Date of Award

8-9-2016

Degree Type

Dissertation

Degree Name

Doctor of Philosophy (PhD)

Department

Economics

First Advisor

Susan K. Laury

Second Advisor

Michael K. Price

Third Advisor

Charles Coutrtemanche

Fourth Advisor

John A. List

Abstract

This dissertation consists of three essays, all of which use the toolbox of experimental methods to explore behavioral issues that fall out of the concepts of human capital and public economics. The essays examine how an individual alters her behaviors in response to changes in price, information, and social pressures. Understanding these behavioral changes can help us to better explore the pathways that can then inform optimal policy design.

The first essay, Racial Bias and the Validity of the Implicit Association Test, examines Implicit Bias from an economic standpoint. Implicit associations and biases are carried without awareness of conscious direction. In this paper, I develop a model to study giving behaviors under conditions of implicit bias. I test this model by implementing a novel laboratory experiment|a Dictator Game with sorting to study both these giving behaviors, as well as a subject's willingness to be exposed to a giving environment. In doing so, I adapt the Implicit Association Test (IAT), commonplace in other social sciences, for use in economics experiments. I then compare IAT score to dictator giving and sorting as a necessary test of its validity. I find that the presence of sorting environments identify a reluctance to share and negatively predict giving. However, despite the IAT's ever-growing popularity, it fails to predict even simple economic behaviors such as dictator giving. These results are indicative that implicit bias fails to overcome selfish interests and thus the IAT lacks external validity.

In the second essay, Will Girls be Girls? Risk Taking and Competition in an All-Girls School my coauthors and I conduct an experiment that tests the effect that all-girl schooling has on risk taking and competitive behavior. In it, we compare decisions made by students in an all-girls school to those made by students in a closely matched co-educational school. We further investigate the developmental nature of this behavior by comparing choices made by younger students (Grades 7-8) with those of older students (Grades 11-12). By focusing on the structural differences between those who select into the all-girls school, we find that although girls educated in a single-gender environment are the most risk averse, they are also among the most competitive. These results lend support to the hypothesis that "nurture matters" in the gender differences debate.

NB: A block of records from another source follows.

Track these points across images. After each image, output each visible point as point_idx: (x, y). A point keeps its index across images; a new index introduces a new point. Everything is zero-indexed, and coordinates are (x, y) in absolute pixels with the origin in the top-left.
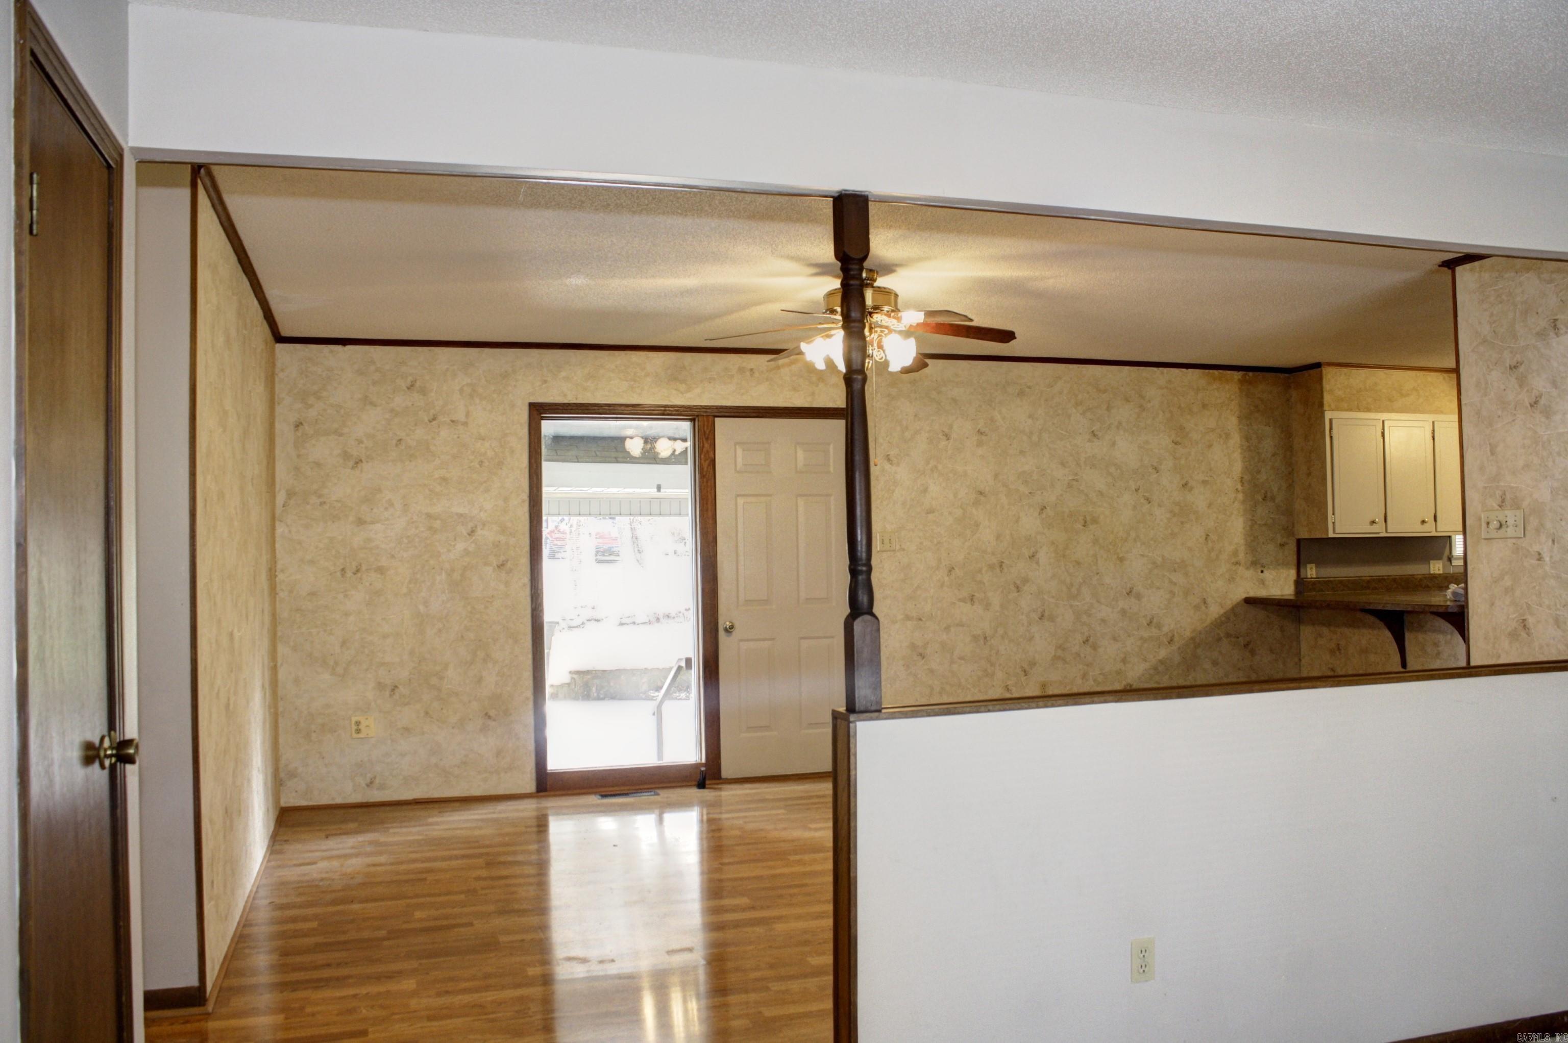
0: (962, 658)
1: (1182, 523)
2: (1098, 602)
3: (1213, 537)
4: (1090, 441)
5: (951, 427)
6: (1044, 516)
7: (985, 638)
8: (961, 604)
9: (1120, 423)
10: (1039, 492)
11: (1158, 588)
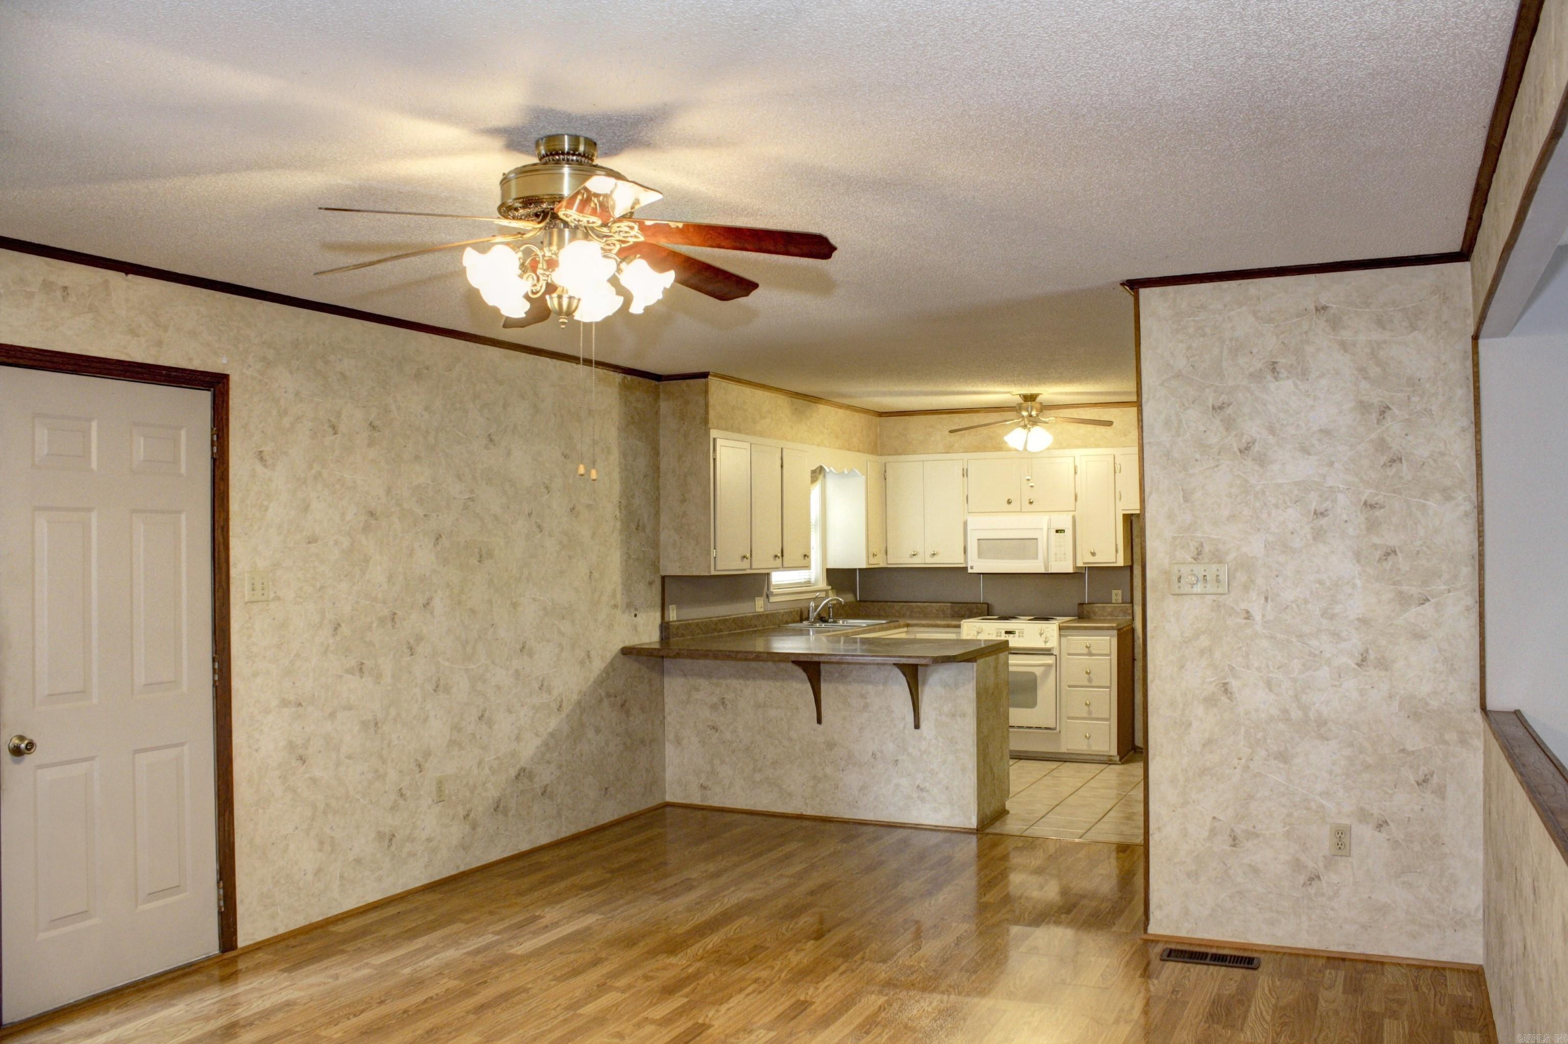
0: (349, 757)
1: (570, 557)
2: (493, 662)
3: (596, 575)
4: (486, 447)
5: (339, 415)
6: (439, 548)
7: (376, 724)
8: (350, 676)
9: (515, 426)
10: (434, 515)
11: (548, 641)
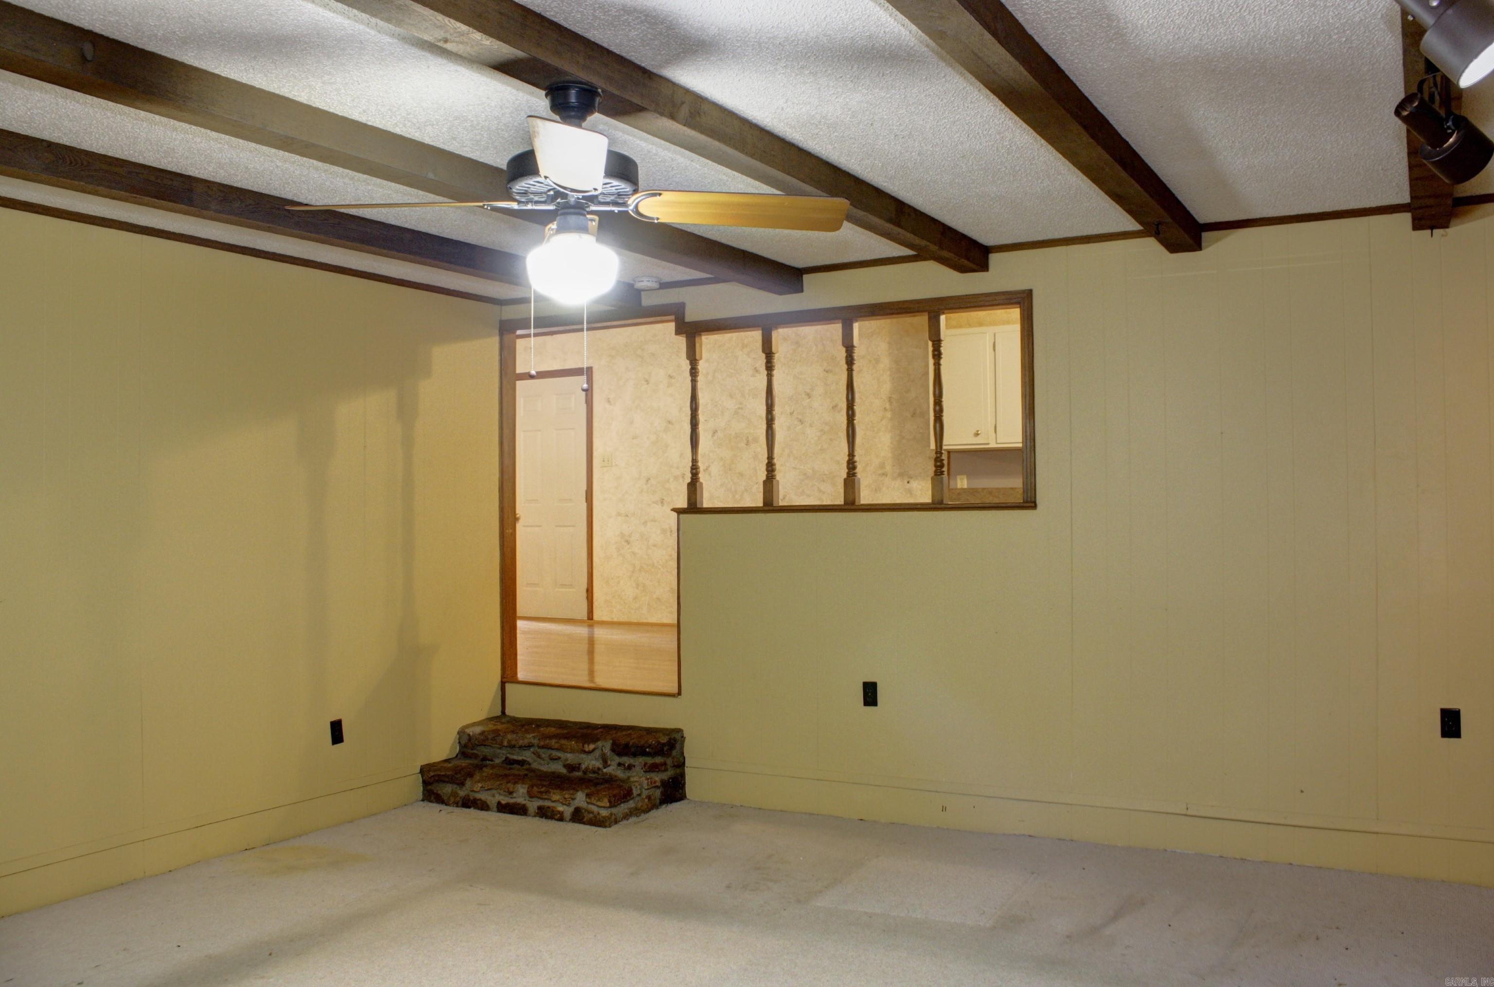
0: (654, 546)
4: (753, 376)
5: (650, 374)
6: (715, 438)
8: (655, 505)
10: (713, 419)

Finally, I discuss an essay on charitable giving, entitled The Richness of Giving: Charity Selection and Charitable Gifts in a Large Field Experiment. It builds on previous work in the charitable giving literature by examining not only how much subjects give to charity, but also which charities subjects prefer. This choice is operationalized in an artefactual field experiment with a representative sample of respondents. These data are then used to structurally model motives for giving. The novelty of this design allows me to ask several interesting questions regarding the choices one undertakes when deciding both whether and how much to give to charity. Further, I ask these questions in the context of a standard utility framework. Given the unique set up of this experiment, I also explore how these distributional preference parameters differ by charity choice and from what we have observed in the past. I find that there is more variation within demographics and charity types than across distributions.

I close with a brief summary and personal reflection.